■ Data entries:
+---+

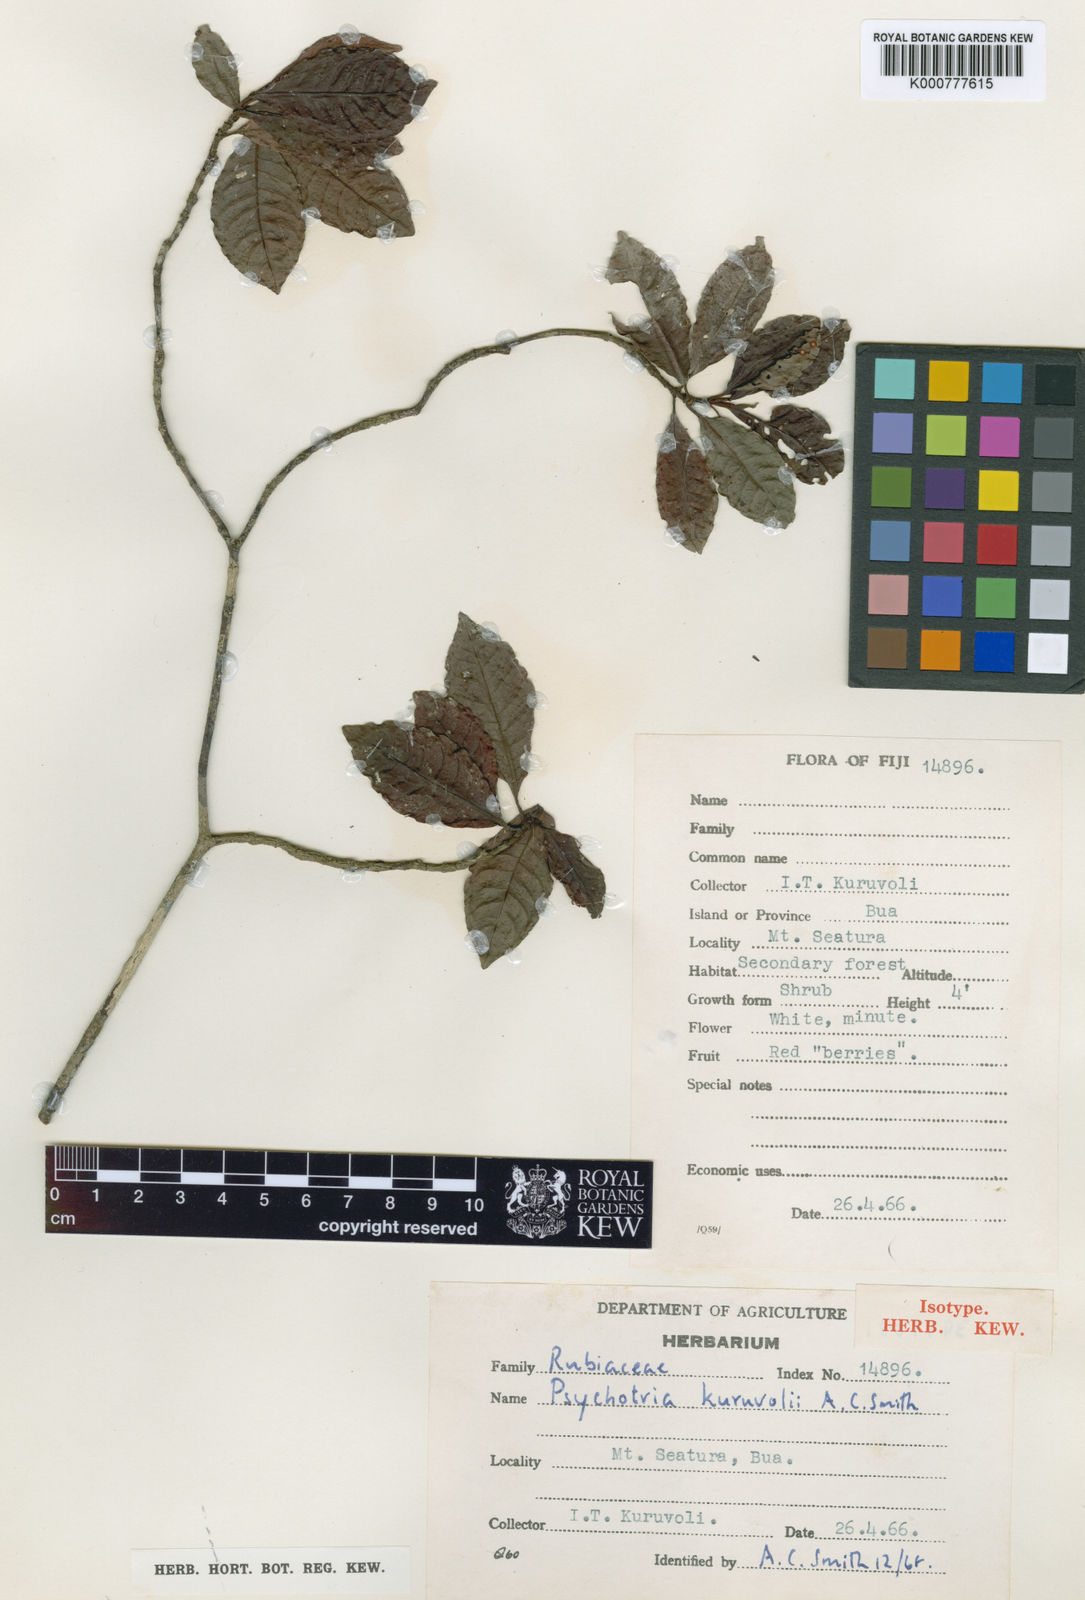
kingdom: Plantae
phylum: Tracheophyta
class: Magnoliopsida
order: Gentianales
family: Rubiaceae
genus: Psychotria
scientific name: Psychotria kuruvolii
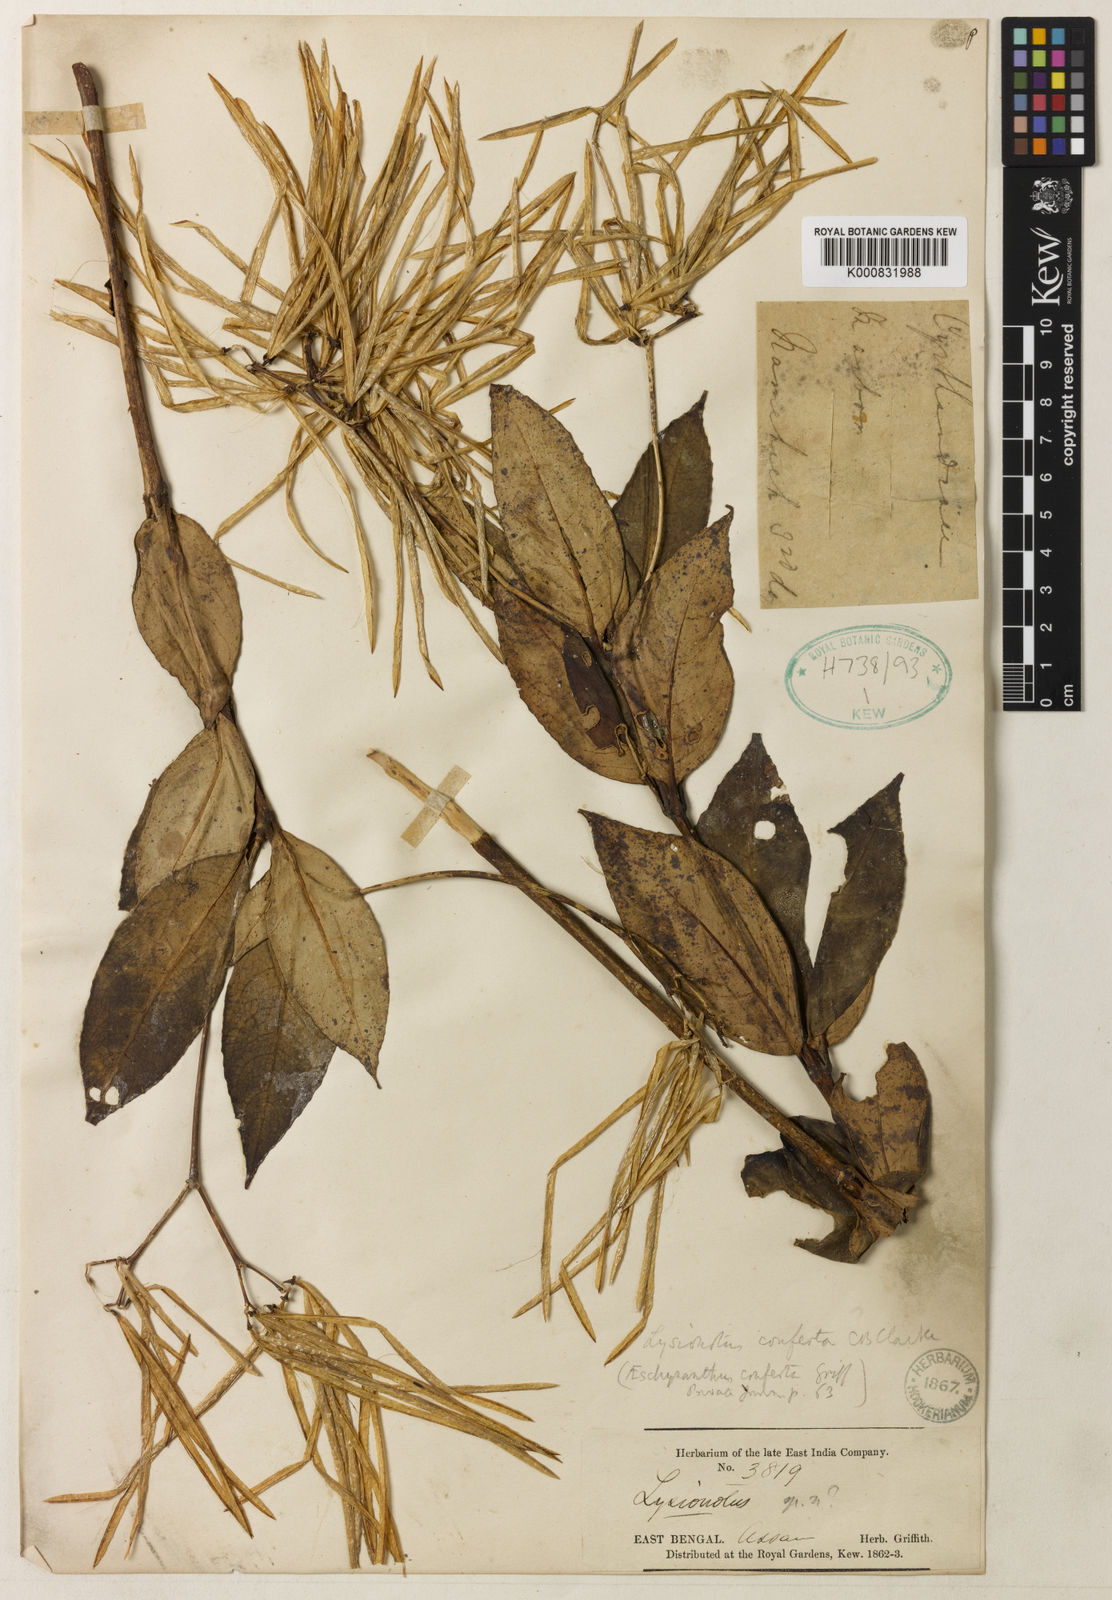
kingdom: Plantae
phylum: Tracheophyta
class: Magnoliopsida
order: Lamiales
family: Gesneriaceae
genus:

+---+

■ WHAT YOU ARE ASKED TO DO:
Please write out all the rows again with "scientific name" renamed to "species name" and nothing else changed. Leave the pictures out.

■ WORKED SOLUTION:
kingdom: Plantae
phylum: Tracheophyta
class: Magnoliopsida
order: Gentianales
family: Rubiaceae
genus: Psychotria
species name: Psychotria kuruvolii
kingdom: Plantae
phylum: Tracheophyta
class: Magnoliopsida
order: Lamiales
family: Gesneriaceae
genus:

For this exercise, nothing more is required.